» TASK TO COMPLETE
Rewrite these lines as a numbered list, leaving out any blank lines.

[Gathered data entries]
*** Begin section ***
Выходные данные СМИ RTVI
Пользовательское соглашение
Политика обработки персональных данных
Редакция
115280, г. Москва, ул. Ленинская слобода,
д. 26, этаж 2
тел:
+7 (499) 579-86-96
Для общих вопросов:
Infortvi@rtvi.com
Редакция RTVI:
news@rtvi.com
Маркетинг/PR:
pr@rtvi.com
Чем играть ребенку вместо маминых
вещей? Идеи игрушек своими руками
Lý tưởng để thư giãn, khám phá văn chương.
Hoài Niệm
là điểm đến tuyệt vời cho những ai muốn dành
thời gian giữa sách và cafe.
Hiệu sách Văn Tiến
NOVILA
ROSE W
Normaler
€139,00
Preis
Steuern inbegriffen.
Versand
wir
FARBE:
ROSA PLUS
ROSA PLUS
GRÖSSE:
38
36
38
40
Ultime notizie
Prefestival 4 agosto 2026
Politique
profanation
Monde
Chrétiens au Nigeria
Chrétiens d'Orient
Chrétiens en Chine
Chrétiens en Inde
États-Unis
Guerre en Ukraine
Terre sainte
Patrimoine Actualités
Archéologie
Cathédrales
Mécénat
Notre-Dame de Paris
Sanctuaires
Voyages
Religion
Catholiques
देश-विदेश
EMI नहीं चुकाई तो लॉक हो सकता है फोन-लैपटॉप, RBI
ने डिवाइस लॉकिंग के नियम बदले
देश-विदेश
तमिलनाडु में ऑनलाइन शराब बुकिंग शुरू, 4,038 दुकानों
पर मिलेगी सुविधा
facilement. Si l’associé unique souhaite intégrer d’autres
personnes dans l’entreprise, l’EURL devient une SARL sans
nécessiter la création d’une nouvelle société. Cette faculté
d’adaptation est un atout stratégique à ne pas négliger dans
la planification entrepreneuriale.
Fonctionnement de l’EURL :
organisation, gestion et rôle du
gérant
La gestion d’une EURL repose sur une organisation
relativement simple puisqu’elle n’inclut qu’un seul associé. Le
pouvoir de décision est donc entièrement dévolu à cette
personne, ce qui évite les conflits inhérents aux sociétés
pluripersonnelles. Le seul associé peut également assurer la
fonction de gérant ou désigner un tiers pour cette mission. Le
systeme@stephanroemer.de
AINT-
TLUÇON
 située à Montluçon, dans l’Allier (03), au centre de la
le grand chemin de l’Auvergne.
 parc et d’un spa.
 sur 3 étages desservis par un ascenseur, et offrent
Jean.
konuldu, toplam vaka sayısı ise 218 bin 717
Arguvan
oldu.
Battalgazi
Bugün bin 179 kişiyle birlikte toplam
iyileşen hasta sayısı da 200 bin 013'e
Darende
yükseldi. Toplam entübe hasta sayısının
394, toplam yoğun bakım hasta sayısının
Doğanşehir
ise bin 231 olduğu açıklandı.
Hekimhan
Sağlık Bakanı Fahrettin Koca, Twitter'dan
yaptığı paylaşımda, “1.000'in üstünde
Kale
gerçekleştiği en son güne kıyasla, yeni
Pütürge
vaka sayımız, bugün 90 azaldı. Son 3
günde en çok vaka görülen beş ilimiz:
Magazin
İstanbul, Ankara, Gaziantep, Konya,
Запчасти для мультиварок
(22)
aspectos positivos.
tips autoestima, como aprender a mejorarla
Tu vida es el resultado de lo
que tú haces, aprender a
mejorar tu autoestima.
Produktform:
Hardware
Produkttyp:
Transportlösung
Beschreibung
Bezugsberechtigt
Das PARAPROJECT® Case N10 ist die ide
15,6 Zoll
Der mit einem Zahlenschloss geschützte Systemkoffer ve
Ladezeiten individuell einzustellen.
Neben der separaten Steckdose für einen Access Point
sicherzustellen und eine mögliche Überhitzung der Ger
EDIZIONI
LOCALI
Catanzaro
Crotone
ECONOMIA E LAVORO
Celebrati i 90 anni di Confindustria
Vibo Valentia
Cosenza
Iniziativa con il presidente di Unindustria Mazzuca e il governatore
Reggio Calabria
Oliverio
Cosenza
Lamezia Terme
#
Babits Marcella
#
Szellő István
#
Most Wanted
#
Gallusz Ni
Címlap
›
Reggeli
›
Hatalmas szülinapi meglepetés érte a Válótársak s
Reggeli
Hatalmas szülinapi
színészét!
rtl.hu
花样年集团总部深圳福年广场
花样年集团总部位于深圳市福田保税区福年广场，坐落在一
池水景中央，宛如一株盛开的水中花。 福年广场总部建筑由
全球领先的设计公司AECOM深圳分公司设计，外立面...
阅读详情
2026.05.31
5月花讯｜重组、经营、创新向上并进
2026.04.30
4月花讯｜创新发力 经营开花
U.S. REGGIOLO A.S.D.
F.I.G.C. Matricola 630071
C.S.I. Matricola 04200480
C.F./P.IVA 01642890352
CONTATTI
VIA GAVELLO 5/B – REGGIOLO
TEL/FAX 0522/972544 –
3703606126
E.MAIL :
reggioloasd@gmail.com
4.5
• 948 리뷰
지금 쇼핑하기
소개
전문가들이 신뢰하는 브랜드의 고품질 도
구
*** End section ***
» SOLVED PROBLEM
1. Выходные данные СМИ RTVI
2. Пользовательское соглашение
3. Политика обработки персональных данных
4. Редакция
5. 115280, г. Москва, ул. Ленинская слобода,
6. д. 26, этаж 2
7. тел:
8. +7 (499) 579-86-96
9. Для общих вопросов:
10. Infortvi@rtvi.com
11. Редакция RTVI:
12. news@rtvi.com
13. Маркетинг/PR:
14. pr@rtvi.com
15. Чем играть ребенку вместо маминых
16. вещей? Идеи игрушек своими руками
17. Lý tưởng để thư giãn, khám phá văn chương.
18. Hoài Niệm
19. là điểm đến tuyệt vời cho những ai muốn dành
20. thời gian giữa sách và cafe.
21. Hiệu sách Văn Tiến
22. NOVILA
23. ROSE W
24. Normaler
25. €139,00
26. Preis
27. Steuern inbegriffen.
28. Versand
29. wir
30. FARBE:
31. ROSA PLUS
32. ROSA PLUS
33. GRÖSSE:
34. 38
35. 36
36. 38
37. 40
38. Ultime notizie
39. Prefestival 4 agosto 2026
40. Politique
41. profanation
42. Monde
43. Chrétiens au Nigeria
44. Chrétiens d'Orient
45. Chrétiens en Chine
46. Chrétiens en Inde
47. États-Unis
48. Guerre en Ukraine
49. Terre sainte
50. Patrimoine Actualités
51. Archéologie
52. Cathédrales
53. Mécénat
54. Notre-Dame de Paris
55. Sanctuaires
56. Voyages
57. Religion
58. Catholiques
59. देश-विदेश
60. EMI नहीं चुकाई तो लॉक हो सकता है फोन-लैपटॉप, RBI
61. ने डिवाइस लॉकिंग के नियम बदले
62. देश-विदेश
63. तमिलनाडु में ऑनलाइन शराब बुकिंग शुरू, 4,038 दुकानों
64. पर मिलेगी सुविधा
65. facilement. Si l’associé unique souhaite intégrer d’autres
66. personnes dans l’entreprise, l’EURL devient une SARL sans
67. nécessiter la création d’une nouvelle société. Cette faculté
68. d’adaptation est un atout stratégique à ne pas négliger dans
69. la planification entrepreneuriale.
70. Fonctionnement de l’EURL :
71. organisation, gestion et rôle du
72. gérant
73. La gestion d’une EURL repose sur une organisation
74. relativement simple puisqu’elle n’inclut qu’un seul associé. Le
75. pouvoir de décision est donc entièrement dévolu à cette
76. personne, ce qui évite les conflits inhérents aux sociétés
77. pluripersonnelles. Le seul associé peut également assurer la
78. fonction de gérant ou désigner un tiers pour cette mission. Le
79. systeme@stephanroemer.de
80. AINT-
81. TLUÇON
82.  située à Montluçon, dans l’Allier (03), au centre de la
83. le grand chemin de l’Auvergne.
84.  parc et d’un spa.
85.  sur 3 étages desservis par un ascenseur, et offrent
86. Jean.
87. konuldu, toplam vaka sayısı ise 218 bin 717
88. Arguvan
89. oldu.
90. Battalgazi
91. Bugün bin 179 kişiyle birlikte toplam
92. iyileşen hasta sayısı da 200 bin 013'e
93. Darende
94. yükseldi. Toplam entübe hasta sayısının
95. 394, toplam yoğun bakım hasta sayısının
96. Doğanşehir
97. ise bin 231 olduğu açıklandı.
98. Hekimhan
99. Sağlık Bakanı Fahrettin Koca, Twitter'dan
100. yaptığı paylaşımda, “1.000'in üstünde
101. Kale
102. gerçekleştiği en son güne kıyasla, yeni
103. Pütürge
104. vaka sayımız, bugün 90 azaldı. Son 3
105. günde en çok vaka görülen beş ilimiz:
106. Magazin
107. İstanbul, Ankara, Gaziantep, Konya,
108. Запчасти для мультиварок
109. (22)
110. aspectos positivos.
111. tips autoestima, como aprender a mejorarla
112. Tu vida es el resultado de lo
113. que tú haces, aprender a
114. mejorar tu autoestima.
115. Produktform:
116. Hardware
117. Produkttyp:
118. Transportlösung
119. Beschreibung
120. Bezugsberechtigt
121. Das PARAPROJECT® Case N10 ist die ide
122. 15,6 Zoll
123. Der mit einem Zahlenschloss geschützte Systemkoffer ve
124. Ladezeiten individuell einzustellen.
125. Neben der separaten Steckdose für einen Access Point
126. sicherzustellen und eine mögliche Überhitzung der Ger
127. EDIZIONI
128. LOCALI
129. Catanzaro
130. Crotone
131. ECONOMIA E LAVORO
132. Celebrati i 90 anni di Confindustria
133. Vibo Valentia
134. Cosenza
135. Iniziativa con il presidente di Unindustria Mazzuca e il governatore
136. Reggio Calabria
137. Oliverio
138. Cosenza
139. Lamezia Terme
140. #
141. Babits Marcella
142. #
143. Szellő István
144. #
145. Most Wanted
146. #
147. Gallusz Ni
148. Címlap
149. ›
150. Reggeli
151. ›
152. Hatalmas szülinapi meglepetés érte a Válótársak s
153. Reggeli
154. Hatalmas szülinapi
155. színészét!
156. rtl.hu
157. 花样年集团总部深圳福年广场
158. 花样年集团总部位于深圳市福田保税区福年广场，坐落在一
159. 池水景中央，宛如一株盛开的水中花。 福年广场总部建筑由
160. 全球领先的设计公司AECOM深圳分公司设计，外立面...
161. 阅读详情
162. 2026.05.31
163. 5月花讯｜重组、经营、创新向上并进
164. 2026.04.30
165. 4月花讯｜创新发力 经营开花
166. U.S. REGGIOLO A.S.D.
167. F.I.G.C. Matricola 630071
168. C.S.I. Matricola 04200480
169. C.F./P.IVA 01642890352
170. CONTATTI
171. VIA GAVELLO 5/B – REGGIOLO
172. TEL/FAX 0522/972544 –
173. 3703606126
174. E.MAIL :
175. reggioloasd@gmail.com
176. 4.5
177. • 948 리뷰
178. 지금 쇼핑하기
179. 소개
180. 전문가들이 신뢰하는 브랜드의 고품질 도
181. 구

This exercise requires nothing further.